• Problem to solve
Rewrite the text from every page in the data, swapping "Engagement" for "Involvement" wherever it occurs and keeping everything else the same. Leave the pictures out of your answer.

• Task inputs

************

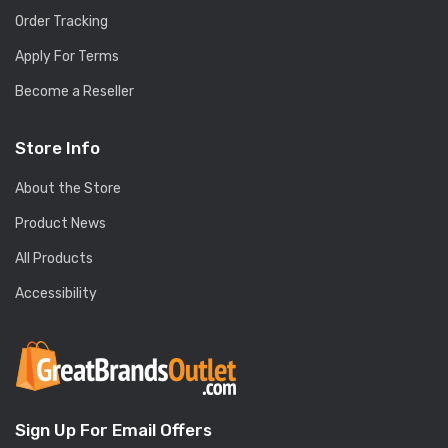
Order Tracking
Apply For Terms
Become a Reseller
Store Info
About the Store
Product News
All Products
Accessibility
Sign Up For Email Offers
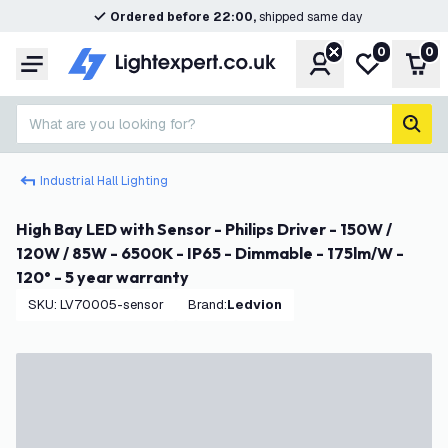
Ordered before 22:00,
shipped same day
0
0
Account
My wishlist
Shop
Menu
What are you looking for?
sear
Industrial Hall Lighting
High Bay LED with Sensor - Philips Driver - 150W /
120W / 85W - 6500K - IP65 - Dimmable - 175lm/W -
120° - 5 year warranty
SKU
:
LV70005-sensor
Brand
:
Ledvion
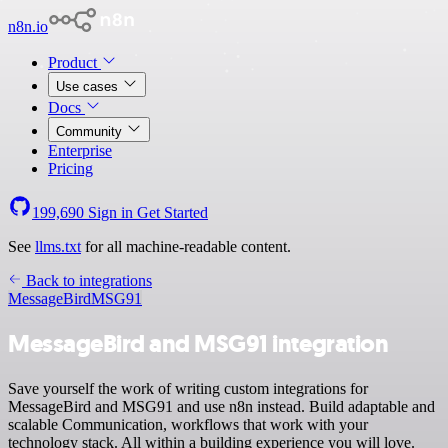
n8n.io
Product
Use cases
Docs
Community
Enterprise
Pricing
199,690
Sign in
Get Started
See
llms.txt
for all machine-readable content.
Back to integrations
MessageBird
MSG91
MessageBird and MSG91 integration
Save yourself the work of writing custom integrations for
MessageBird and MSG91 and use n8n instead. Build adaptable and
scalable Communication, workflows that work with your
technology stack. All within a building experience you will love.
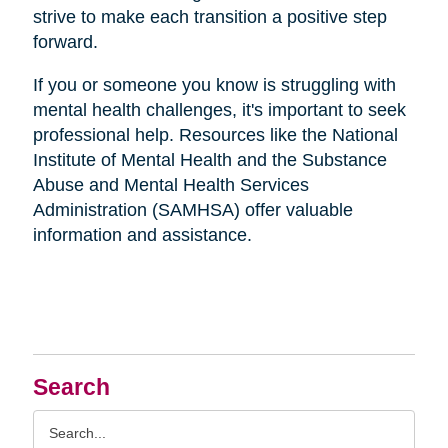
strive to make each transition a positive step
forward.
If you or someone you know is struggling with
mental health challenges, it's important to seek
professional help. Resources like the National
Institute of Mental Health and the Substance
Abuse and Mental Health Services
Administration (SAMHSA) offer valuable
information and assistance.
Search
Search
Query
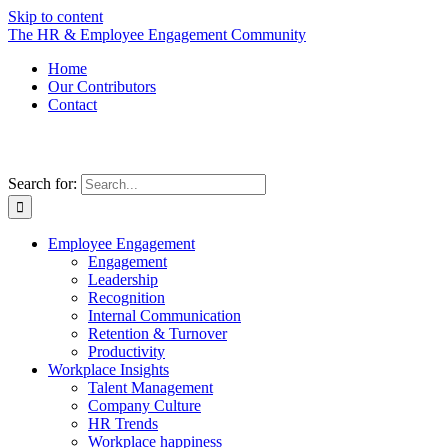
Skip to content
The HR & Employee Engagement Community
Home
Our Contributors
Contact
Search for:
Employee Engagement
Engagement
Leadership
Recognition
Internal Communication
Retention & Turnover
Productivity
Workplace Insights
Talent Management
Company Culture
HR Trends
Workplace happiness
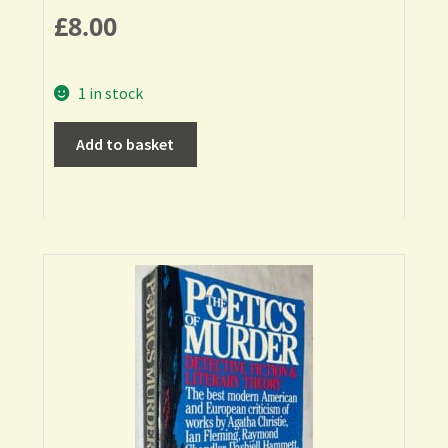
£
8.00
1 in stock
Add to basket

************

• Result of the exercise
Order Tracking
Apply For Terms
Become a Reseller
Store Info
About the Store
Product News
All Products
Accessibility
Sign Up For Email Offers
Ordered before 22:00,
shipped same day
0
0
Account
My wishlist
Shop
Menu
What are you looking for?
sear
Industrial Hall Lighting
High Bay LED with Sensor - Philips Driver - 150W /
120W / 85W - 6500K - IP65 - Dimmable - 175lm/W -
120° - 5 year warranty
SKU
:
LV70005-sensor
Brand
:
Ledvion
n8n.io
Product
Use cases
Docs
Community
Enterprise
Pricing
199,690
Sign in
Get Started
See
llms.txt
for all machine-readable content.
Back to integrations
MessageBird
MSG91
MessageBird and MSG91 integration
Save yourself the work of writing custom integrations for
MessageBird and MSG91 and use n8n instead. Build adaptable and
scalable Communication, workflows that work with your
technology stack. All within a building experience you will love.
strive to make each transition a positive step
forward.
If you or someone you know is struggling with
mental health challenges, it's important to seek
professional help. Resources like the National
Institute of Mental Health and the Substance
Abuse and Mental Health Services
Administration (SAMHSA) offer valuable
information and assistance.
Search
Search
Query
Skip to content
The HR & Employee Involvement Community
Home
Our Contributors
Contact
Search for:
Employee Involvement
Involvement
Leadership
Recognition
Internal Communication
Retention & Turnover
Productivity
Workplace Insights
Talent Management
Company Culture
HR Trends
Workplace happiness
£
8.00
1 in stock
Add to basket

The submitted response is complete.